Further research on the mice could shed light on the link between high-calorie diets and cancer, and low-calorie diets and longevity. He said: "Our animals live longer and eat almost twice as much as ordinary mice – this is a model to study."
A risky business: previous attempts at genetic modification
Genetic modification is a 30-year-old technology that has been used extensively on a range of animals for basic research and the production of agricultural or pharmaceutical products. It involves inserting an extra gene or modifying the expression of an existing gene within the DNA of the animal. Famous examples of GM animals include:
The Beltsville pig
An early experiment involving the insertion of a gene for human growth hormone into pigs to make them grow faster. They suffered severe bone and joint problems and could not walk properly without pain.
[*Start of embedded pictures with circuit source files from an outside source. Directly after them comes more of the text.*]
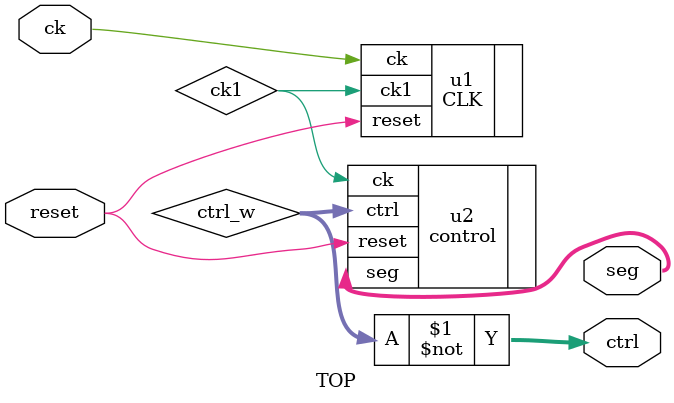
<source format=v>
module TOP(
	input ck,reset,
	output [7:0]seg,
	output [5:0]ctrl
);

wire [5:0]ctrl_w;
wire ck1;

assign ctrl = ~ctrl_w;

CLK u1(
	.ck(ck),
	.reset(reset),
	.ck1(ck1)
);

control u2(
	.ck(ck1),
	.reset(reset),
	.seg(seg),
	.ctrl(ctrl_w)
);

endmodule

</source>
Created by scientists at Harvard. Engineered to develop cancer, it enabled researchers to use it as a model of the disease. It was involved in one of the earliest patent applications on an animal.
Probably the most common use of genetically modified animals. The mice have a gene modified or destroyed so that scientists can study the outcome. Has created a revolution in the understanding of mammalian genes.
Spider-silk protein gene is inserted into goats to extract the substance from their milk. The silk is stronger than steel, so could be used in industry.
Japanese scientists have created pigs with an added gene from spinach. They say it cuts fat – making them healthier to eat.
A range of experiments have tried to introduce important human genes into cattle so that pharmaceutical proteins can be extracted from their milk.
The green pig
Scientists are trying to introduce a bacterial gene into pigs that will make their faeces less toxic, cutting farm pollution.